- _PROBLEM TO SOLVE_
Could you set down the records below exactly as they are, with no pictures?

** Opening THE RECORDS block **

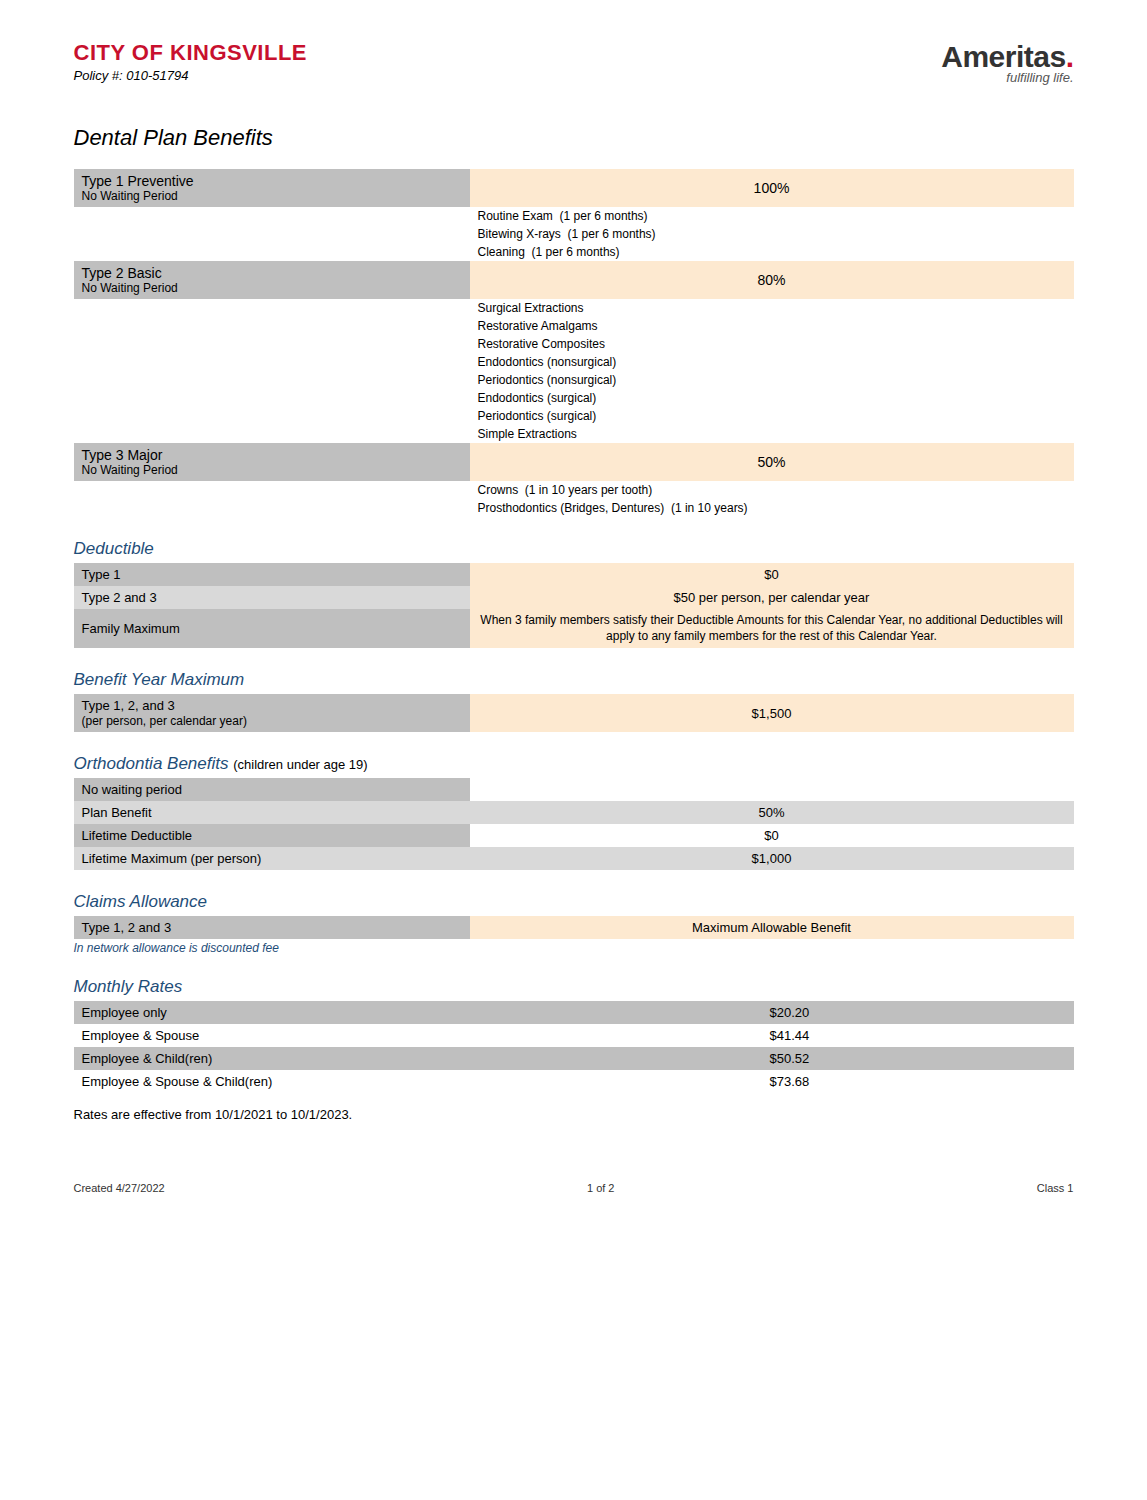CITY OF KINGSVILLE
Policy #: 010-51794
Ameritas.
fulfilling life.
Dental Plan Benefits
| Type 1 Preventive No Waiting Period | 100% |
| | Routine Exam (1 per 6 months) |
| | Bitewing X-rays (1 per 6 months) |
| | Cleaning (1 per 6 months) |
| Type 2 Basic No Waiting Period | 80% |
| | Surgical Extractions |
| | Restorative Amalgams |
| | Restorative Composites |
| | Endodontics (nonsurgical) |
| | Periodontics (nonsurgical) |
| | Endodontics (surgical) |
| | Periodontics (surgical) |
| | Simple Extractions |
| Type 3 Major No Waiting Period | 50% |
| | Crowns (1 in 10 years per tooth) |
| | Prosthodontics (Bridges, Dentures) (1 in 10 years) |
Deductible
| Type 1 | $0 |
| Type 2 and 3 | $50 per person, per calendar year |
| Family Maximum | When 3 family members satisfy their Deductible Amounts for this Calendar Year, no additional Deductibles will apply to any family members for the rest of this Calendar Year. |
Benefit Year Maximum
| Type 1, 2, and 3 (per person, per calendar year) | $1,500 |
Orthodontia Benefits (children under age 19)
| No waiting period | |
| Plan Benefit | 50% |
| Lifetime Deductible | $0 |
| Lifetime Maximum (per person) | $1,000 |
Claims Allowance
| Type 1, 2 and 3 | Maximum Allowable Benefit |
In network allowance is discounted fee
Monthly Rates
| Employee only | $20.20 |
| Employee & Spouse | $41.44 |
| Employee & Child(ren) | $50.52 |
| Employee & Spouse & Child(ren) | $73.68 |
Rates are effective from 10/1/2021 to 10/1/2023.
Created 4/27/2022
1 of 2
Class 1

** Closing THE RECORDS block **

- _RESPONSE BELOW_
CITY OF KINGSVILLE
Policy #: 010-51794
Ameritas.
fulfilling life.
Dental Plan Benefits
| Type 1 Preventive No Waiting Period | 100% |
| | Routine Exam (1 per 6 months) |
| | Bitewing X-rays (1 per 6 months) |
| | Cleaning (1 per 6 months) |
| Type 2 Basic No Waiting Period | 80% |
| | Surgical Extractions |
| | Restorative Amalgams |
| | Restorative Composites |
| | Endodontics (nonsurgical) |
| | Periodontics (nonsurgical) |
| | Endodontics (surgical) |
| | Periodontics (surgical) |
| | Simple Extractions |
| Type 3 Major No Waiting Period | 50% |
| | Crowns (1 in 10 years per tooth) |
| | Prosthodontics (Bridges, Dentures) (1 in 10 years) |
Deductible
| Type 1 | $0 |
| Type 2 and 3 | $50 per person, per calendar year |
| Family Maximum | When 3 family members satisfy their Deductible Amounts for this Calendar Year, no additional Deductibles will apply to any family members for the rest of this Calendar Year. |
Benefit Year Maximum
| Type 1, 2, and 3 (per person, per calendar year) | $1,500 |
Orthodontia Benefits (children under age 19)
| No waiting period | |
| Plan Benefit | 50% |
| Lifetime Deductible | $0 |
| Lifetime Maximum (per person) | $1,000 |
Claims Allowance
| Type 1, 2 and 3 | Maximum Allowable Benefit |
In network allowance is discounted fee
Monthly Rates
| Employee only | $20.20 |
| Employee & Spouse | $41.44 |
| Employee & Child(ren) | $50.52 |
| Employee & Spouse & Child(ren) | $73.68 |
Rates are effective from 10/1/2021 to 10/1/2023.
Created 4/27/2022
1 of 2
Class 1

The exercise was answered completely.